Agrarmarktaufsicht gegen Dumping und Produzentenerpressung ausbauen
Ein Jahr lang hat die Kommission nun auch die Wettbewerbsbedingungen entlang der Wertschöpfungskette für agrarische Produkte untersucht, jetzt liegen die Ergebnisse dieser Task Force vor. "Es ist bewiesen, dass es durch monopolartige Strukturen des Lebensmittelhandels zu Marktverzerrungen kommt", sieht Auer den Bauernbund-Vorstoß, eine Ombudsstelle für Beschwerden bei möglichen Wettbewerbsverletzungen entlang der Lieferkette einzurichten, bestätigt. Die 'normale' Preisbildung sei für Fleisch, Milch oder Getreide tatsächlich ausgehebelt. "Die EU-Kommission sollte jetzt endlich Nägel mit Köpfen machen und unfairen Vertragspraktiken, hinausgezögerten Zahlungszielen, dem Diktat von Konditionen und Lieferbedingungen, Listungsgebühren und nachträglichen Werbekostenbeiträgen, die vom Lieferanten berappt werden müssen, einen Riegel vorschieben", forderte Auer. Dazu könne man eine Agrarmarkt-Control auf EU-Ebene einrichten beziehungsweise den Mitgliedstaaten vorschreiben, will der Bauernbund-Präsident ein schweres Ungleichgewicht der Marktteilnehmer korrigiert wissen.

Hunderte Biogas-Anlagen vor dem Zusperren
Ungleichgewichte und fehlende Kostenwahrheit ortet der Bauernbund indes auch im Bioenergie-Sektor. "Ökoenergie, Green Jobs und bahnbrechende Innovation sind die Schlagworte im Energiebereich - Österreich hängt hier gern das grüne Fähnchen heraus. Wenn es aber darum geht, Innovationen nachhaltig abzusichern, lässt man Betriebe, die einst Pioniere waren, im Regen stehen. Mit Biogas wurde seinerzeit eine junge Technologie gefördert, die heute von der Politik im Stich gelassen wird. Mit jedem weiteren Tag, an dem es keine ordentliche Lösung bei der Ökostromgesetzesnovelle gibt, müssen Biogasanlagen zusperren", kritisiert Auer, dass die kleine Ökostromnovelle, ein seit drei Jahren anhängiges Gesetzesvorhaben, permanent auf die lange Bank geschoben wurde.
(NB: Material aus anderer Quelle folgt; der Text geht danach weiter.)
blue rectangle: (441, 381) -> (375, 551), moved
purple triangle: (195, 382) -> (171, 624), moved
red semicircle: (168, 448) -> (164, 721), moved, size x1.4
Heimische Bioenergie vor Importstrom aus Kohle und Atom
"Hier geht es um Existenzen von 1.000 Bauernfamilien, die meist mit anderen Betrieben gemeinsam insgesamt 260 Biogasanlagen betreiben", informierte Auer. "Es liegt in unserer politischen Verantwortung, dass Betriebe, die unternehmerisch sowie innovativ gehandelt und auf eigenes Risiko investiert haben, heute nicht von den unvorhersehbaren Marktentwicklungen erschlagen werden", appellierte der Präsident an Bundeskanzler Christian Kern. Vielleicht habe dieser bei seinen Überlegungen zu einer nachhaltigen Energiestrategie noch nicht alle Argumente gehört. "Ich kann mir jedenfalls nicht vorstellen, dass Sie, Herr Bundeskanzler, lieber Importe aus Atom- und Kohlestrom in Kauf nehmen und heimische Bioenergie in Frage stellen", sagte Auer an die Adresse von Kern. "Das soziale Argument darf keine ideologische Brille haben, weil auch hier Tausende Arbeitsplätze in Gefahr sind und Betriebe bankrottgehen. Wir sollten Dampf machen bei der kleinen Ökostromnovelle", betonte der Bauernbund-Präsident. Er will in den nächsten Tagen auch eine Informationsinitiative im Bundeskanzleramt starten.